Task requirements: State how many lines in the records below contain the string "hidden", with case counting. Reply with the number alone.
>> BEGIN Material provided
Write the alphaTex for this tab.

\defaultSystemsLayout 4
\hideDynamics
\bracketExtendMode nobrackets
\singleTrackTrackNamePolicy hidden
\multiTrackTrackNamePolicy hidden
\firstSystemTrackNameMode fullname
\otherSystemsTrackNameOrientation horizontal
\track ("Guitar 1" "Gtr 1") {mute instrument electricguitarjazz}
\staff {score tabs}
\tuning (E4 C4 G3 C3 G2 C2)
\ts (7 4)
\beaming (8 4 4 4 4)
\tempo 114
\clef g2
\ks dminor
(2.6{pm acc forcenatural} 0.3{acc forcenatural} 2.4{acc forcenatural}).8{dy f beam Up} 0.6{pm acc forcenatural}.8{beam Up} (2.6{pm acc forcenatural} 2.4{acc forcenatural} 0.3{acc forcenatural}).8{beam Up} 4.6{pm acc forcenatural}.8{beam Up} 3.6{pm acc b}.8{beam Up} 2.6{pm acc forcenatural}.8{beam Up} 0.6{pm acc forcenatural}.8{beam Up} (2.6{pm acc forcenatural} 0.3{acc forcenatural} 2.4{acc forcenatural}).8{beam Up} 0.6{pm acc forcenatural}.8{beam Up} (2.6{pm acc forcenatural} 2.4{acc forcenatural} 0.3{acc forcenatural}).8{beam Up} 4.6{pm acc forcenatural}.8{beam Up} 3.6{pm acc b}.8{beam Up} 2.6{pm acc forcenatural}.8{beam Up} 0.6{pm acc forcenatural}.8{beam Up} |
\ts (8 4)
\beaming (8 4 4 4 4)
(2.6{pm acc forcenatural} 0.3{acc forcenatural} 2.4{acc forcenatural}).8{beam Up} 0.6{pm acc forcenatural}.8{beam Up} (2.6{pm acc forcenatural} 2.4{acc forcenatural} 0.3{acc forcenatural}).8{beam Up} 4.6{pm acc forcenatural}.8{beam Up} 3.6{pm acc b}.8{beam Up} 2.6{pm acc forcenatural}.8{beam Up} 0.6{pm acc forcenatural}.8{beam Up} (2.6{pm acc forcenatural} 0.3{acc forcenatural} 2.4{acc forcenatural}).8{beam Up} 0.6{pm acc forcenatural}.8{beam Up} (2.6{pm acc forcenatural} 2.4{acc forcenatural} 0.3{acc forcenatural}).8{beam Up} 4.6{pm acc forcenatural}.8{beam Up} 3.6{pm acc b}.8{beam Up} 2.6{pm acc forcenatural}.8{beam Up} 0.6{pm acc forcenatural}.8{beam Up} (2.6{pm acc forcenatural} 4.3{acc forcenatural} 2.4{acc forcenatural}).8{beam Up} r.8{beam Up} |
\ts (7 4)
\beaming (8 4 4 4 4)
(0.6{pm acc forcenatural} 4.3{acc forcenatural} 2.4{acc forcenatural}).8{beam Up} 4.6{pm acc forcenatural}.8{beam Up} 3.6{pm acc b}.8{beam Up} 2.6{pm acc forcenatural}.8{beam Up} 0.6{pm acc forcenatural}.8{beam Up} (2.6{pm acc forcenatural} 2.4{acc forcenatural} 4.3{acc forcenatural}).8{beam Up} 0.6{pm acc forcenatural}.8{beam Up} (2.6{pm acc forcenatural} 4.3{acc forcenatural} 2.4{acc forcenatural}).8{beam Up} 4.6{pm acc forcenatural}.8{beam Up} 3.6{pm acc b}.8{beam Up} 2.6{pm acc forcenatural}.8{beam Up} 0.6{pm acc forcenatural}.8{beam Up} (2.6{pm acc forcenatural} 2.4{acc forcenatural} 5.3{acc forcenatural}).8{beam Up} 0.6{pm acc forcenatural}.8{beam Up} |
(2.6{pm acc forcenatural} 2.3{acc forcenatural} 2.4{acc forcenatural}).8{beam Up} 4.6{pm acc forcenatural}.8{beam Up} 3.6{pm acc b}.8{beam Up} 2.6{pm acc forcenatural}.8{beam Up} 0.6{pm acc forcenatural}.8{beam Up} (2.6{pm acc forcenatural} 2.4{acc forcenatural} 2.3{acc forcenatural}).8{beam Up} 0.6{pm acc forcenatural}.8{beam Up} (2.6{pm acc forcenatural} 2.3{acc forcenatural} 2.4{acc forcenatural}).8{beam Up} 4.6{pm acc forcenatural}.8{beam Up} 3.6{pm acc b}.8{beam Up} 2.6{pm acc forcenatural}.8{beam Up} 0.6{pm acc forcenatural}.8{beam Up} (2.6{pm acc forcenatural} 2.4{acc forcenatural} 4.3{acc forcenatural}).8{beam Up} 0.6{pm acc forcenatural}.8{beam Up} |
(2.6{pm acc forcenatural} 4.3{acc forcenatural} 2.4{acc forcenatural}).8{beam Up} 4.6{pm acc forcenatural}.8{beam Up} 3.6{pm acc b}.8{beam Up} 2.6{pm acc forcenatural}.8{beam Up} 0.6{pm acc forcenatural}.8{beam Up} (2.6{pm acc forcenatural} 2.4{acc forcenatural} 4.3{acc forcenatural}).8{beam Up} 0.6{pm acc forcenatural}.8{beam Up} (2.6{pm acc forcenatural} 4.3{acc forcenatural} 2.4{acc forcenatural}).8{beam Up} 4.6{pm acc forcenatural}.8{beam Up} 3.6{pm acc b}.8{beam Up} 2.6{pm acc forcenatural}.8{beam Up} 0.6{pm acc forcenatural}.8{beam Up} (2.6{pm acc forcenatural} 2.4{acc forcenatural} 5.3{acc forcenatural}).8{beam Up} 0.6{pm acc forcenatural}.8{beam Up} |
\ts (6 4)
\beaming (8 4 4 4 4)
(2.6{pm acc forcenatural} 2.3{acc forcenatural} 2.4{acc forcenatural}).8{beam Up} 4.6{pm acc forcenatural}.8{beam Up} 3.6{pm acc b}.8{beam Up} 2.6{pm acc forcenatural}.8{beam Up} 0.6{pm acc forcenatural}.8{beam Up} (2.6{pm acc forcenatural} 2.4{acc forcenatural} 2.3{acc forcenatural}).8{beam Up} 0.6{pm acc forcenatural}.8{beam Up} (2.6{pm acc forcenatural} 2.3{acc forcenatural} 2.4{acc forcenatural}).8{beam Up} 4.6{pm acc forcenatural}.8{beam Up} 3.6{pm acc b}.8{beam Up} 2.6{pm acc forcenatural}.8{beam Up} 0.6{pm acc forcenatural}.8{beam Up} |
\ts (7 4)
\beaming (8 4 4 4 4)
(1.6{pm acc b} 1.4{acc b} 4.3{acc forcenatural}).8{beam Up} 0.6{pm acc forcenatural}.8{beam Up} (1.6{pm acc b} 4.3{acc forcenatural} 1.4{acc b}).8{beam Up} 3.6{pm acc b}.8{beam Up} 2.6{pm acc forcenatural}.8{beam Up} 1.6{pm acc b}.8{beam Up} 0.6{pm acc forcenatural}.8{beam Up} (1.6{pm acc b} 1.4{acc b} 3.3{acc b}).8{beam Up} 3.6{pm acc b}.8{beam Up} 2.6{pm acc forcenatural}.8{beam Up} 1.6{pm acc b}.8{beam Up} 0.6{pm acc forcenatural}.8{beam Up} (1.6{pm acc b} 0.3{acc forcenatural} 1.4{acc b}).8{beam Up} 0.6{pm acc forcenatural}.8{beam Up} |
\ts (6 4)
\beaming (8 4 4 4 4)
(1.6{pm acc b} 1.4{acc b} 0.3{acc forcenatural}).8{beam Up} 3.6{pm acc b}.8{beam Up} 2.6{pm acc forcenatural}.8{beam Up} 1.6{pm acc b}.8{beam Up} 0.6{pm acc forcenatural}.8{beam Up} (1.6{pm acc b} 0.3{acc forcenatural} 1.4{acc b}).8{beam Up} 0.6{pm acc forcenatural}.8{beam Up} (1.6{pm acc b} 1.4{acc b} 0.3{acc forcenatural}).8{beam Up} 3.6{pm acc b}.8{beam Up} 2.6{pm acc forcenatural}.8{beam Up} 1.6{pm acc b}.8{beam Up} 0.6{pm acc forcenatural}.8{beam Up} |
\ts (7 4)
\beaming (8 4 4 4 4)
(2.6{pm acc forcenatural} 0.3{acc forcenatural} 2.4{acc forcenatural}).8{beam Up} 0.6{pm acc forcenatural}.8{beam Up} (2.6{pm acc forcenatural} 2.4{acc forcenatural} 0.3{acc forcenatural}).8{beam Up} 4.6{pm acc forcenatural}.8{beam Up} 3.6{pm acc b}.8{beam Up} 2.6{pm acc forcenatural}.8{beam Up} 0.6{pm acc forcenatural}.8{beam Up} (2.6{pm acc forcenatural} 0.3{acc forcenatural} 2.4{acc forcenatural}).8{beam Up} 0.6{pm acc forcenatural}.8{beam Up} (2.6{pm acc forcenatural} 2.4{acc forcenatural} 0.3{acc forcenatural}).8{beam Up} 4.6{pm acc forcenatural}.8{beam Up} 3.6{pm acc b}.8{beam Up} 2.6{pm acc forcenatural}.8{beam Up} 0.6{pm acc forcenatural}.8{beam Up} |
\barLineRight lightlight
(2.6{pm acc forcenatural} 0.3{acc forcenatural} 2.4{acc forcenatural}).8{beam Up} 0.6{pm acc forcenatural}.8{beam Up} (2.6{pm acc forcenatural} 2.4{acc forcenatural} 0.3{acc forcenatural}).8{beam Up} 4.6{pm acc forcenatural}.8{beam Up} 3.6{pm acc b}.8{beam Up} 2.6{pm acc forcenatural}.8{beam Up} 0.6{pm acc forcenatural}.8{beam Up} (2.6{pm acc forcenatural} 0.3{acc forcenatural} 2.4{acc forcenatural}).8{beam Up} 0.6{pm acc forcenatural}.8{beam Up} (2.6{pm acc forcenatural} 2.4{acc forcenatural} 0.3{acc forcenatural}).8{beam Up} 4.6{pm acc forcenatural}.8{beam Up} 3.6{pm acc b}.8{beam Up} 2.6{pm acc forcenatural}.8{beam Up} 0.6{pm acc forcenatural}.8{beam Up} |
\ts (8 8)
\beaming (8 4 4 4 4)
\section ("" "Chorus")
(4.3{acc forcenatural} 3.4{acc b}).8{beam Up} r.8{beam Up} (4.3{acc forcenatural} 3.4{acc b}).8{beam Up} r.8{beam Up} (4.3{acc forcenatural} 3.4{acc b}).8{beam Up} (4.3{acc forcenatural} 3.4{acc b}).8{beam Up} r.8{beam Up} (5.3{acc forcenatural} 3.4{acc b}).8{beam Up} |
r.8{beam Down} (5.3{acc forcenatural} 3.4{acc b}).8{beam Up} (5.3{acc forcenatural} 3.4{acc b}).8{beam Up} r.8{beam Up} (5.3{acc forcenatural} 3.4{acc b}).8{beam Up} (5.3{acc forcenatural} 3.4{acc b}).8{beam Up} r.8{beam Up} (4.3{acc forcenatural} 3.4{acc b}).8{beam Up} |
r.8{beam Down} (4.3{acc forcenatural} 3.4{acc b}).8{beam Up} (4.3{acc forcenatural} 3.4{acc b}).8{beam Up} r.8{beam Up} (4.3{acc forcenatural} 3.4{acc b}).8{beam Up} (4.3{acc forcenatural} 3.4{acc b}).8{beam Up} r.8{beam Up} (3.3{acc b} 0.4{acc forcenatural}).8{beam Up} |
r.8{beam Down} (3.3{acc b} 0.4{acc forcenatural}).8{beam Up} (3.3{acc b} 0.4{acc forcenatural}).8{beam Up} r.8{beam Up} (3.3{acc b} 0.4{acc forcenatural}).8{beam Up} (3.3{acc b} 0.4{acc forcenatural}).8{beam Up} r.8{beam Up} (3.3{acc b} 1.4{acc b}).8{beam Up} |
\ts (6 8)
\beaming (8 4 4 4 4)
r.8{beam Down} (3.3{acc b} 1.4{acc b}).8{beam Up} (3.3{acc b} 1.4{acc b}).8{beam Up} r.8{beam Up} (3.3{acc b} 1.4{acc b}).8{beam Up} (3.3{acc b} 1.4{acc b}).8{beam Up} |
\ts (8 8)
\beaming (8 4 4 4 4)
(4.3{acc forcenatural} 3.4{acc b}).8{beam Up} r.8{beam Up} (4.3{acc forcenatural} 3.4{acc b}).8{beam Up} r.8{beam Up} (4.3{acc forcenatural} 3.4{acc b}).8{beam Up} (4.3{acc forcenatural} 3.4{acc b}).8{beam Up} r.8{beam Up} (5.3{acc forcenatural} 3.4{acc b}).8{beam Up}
>> END Material provided
Answer to the exercise: 2